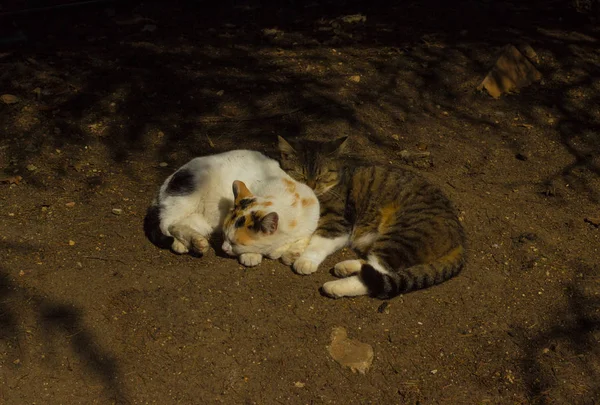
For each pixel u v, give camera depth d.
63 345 1.95
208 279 2.11
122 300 2.04
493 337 2.03
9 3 3.12
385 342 2.01
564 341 2.03
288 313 2.05
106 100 2.65
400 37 3.12
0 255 2.11
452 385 1.95
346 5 3.44
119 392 1.89
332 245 2.19
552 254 2.23
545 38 3.10
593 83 2.88
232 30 3.14
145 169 2.43
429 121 2.69
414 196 2.21
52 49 2.89
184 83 2.77
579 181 2.48
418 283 2.07
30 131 2.51
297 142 2.33
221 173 2.22
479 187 2.43
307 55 2.98
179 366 1.94
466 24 3.21
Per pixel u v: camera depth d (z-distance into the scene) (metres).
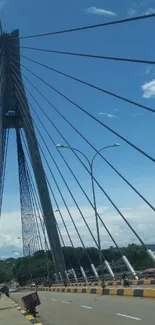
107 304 25.48
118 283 50.97
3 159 63.09
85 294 42.41
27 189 82.81
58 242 69.12
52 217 68.62
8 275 189.38
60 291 59.12
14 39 56.41
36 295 21.89
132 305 23.11
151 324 15.16
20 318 17.58
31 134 64.62
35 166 67.00
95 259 77.25
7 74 59.12
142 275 51.78
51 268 110.94
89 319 18.38
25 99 60.88
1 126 56.91
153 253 41.62
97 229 42.56
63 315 21.25
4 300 38.62
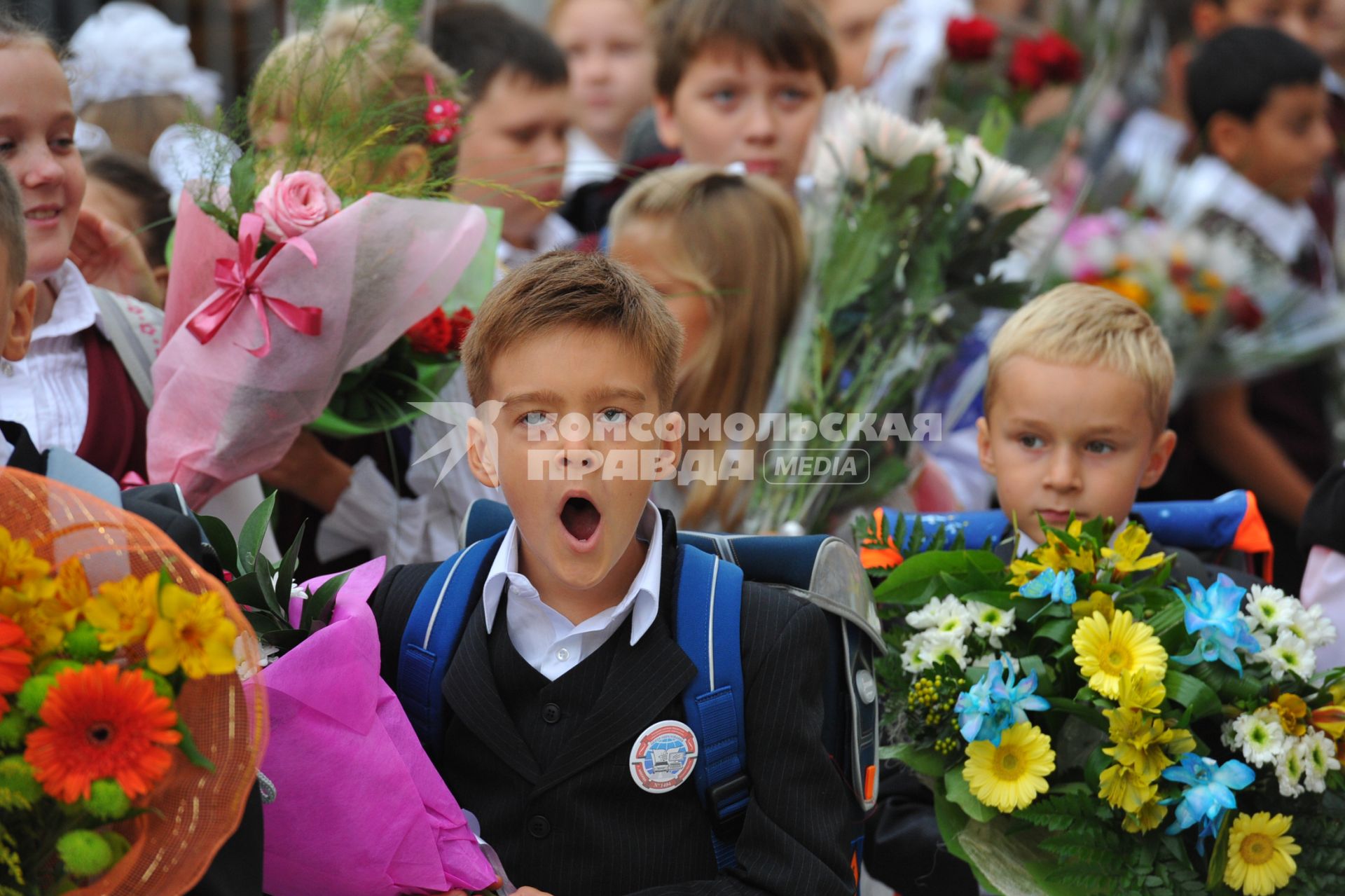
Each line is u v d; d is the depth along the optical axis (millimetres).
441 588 4922
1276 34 11164
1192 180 10961
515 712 4734
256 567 4625
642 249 7773
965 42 9891
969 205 8031
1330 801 5191
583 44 13273
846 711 4938
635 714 4594
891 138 8078
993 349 6410
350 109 6559
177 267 6363
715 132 9664
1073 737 5305
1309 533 6625
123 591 3441
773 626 4711
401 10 6859
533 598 4715
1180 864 4973
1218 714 5188
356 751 4340
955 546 6137
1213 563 6613
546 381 4461
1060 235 9188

EXERCISE DESCRIPTION
Tally the lines of the listing above that include the word "depth". Answer with the number alone.

WRITTEN RESPONSE
3